The report suggests that these workers are suffering the consequences of work without any guaranteed hours or income, any access to paid or sick leave, and fewer workplace rights than the rest of Australia’s permanent workforce.
According to the Guardian, so called ‘insecure’ work has been growing in Australia for the past 20 years, to the point that just 60% of Australian workers have a permanent job. The rest of thisinsecure workforce now consists of casual labour hire or contract workers. The consequence of this growing army of insecure workers is that many struggle to pay their bills, their rent or mortgage.
Over the last few months members and volunteers at the National Union of Workers (NUW) have been surveying people about their experiences with insecure work. Of the casual, agency and contract workers who have taken part in the survey, 60% reported that they had experienced difficulty in meeting their rental or mortgage payments because of irregular hours at work.
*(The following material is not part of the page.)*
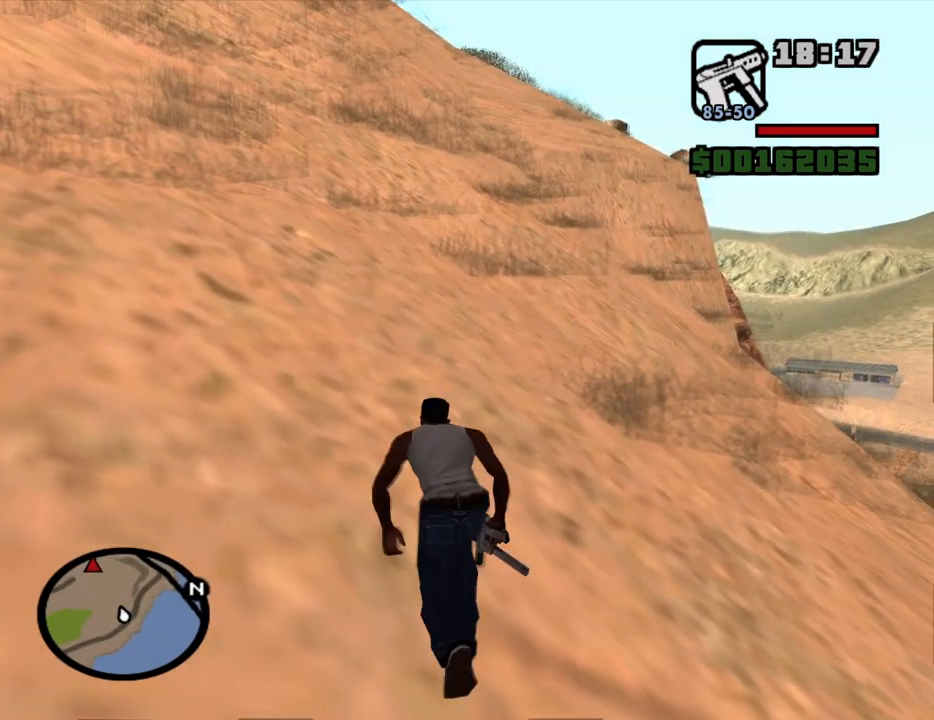
{"keys": ["w"], "mouse": [], "events": []}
One respondent to the survey said: “Because there is no security in this type of employment you actually end up in a state of captivity: not wanting to take holidays in case you lose your position, not wanting to take time off in case work has dried up when you return, making yourself available for every shift because shift lengths are short and there is a need to maximise hours in case of illness, lack or work, or simply the chance that you might not be ‘rostered’ on for shifts that week.”
One respondent to the survey said that they felt like second-class citizens. Another said that casual workers at their work call themselves Kleenexes after the tissue brand because “they use us for the dirty jobs then throw us out”.
Over the past two years the NUW has been running a campaign called ‘Jobs You Can Count On’ to advocate for the rights of insecure workers and demand fairer working conditions.
The Guardian article did not mention any of the positive aspects of working as a contract agency worker nor challenge the subjective union description of such work as insecure.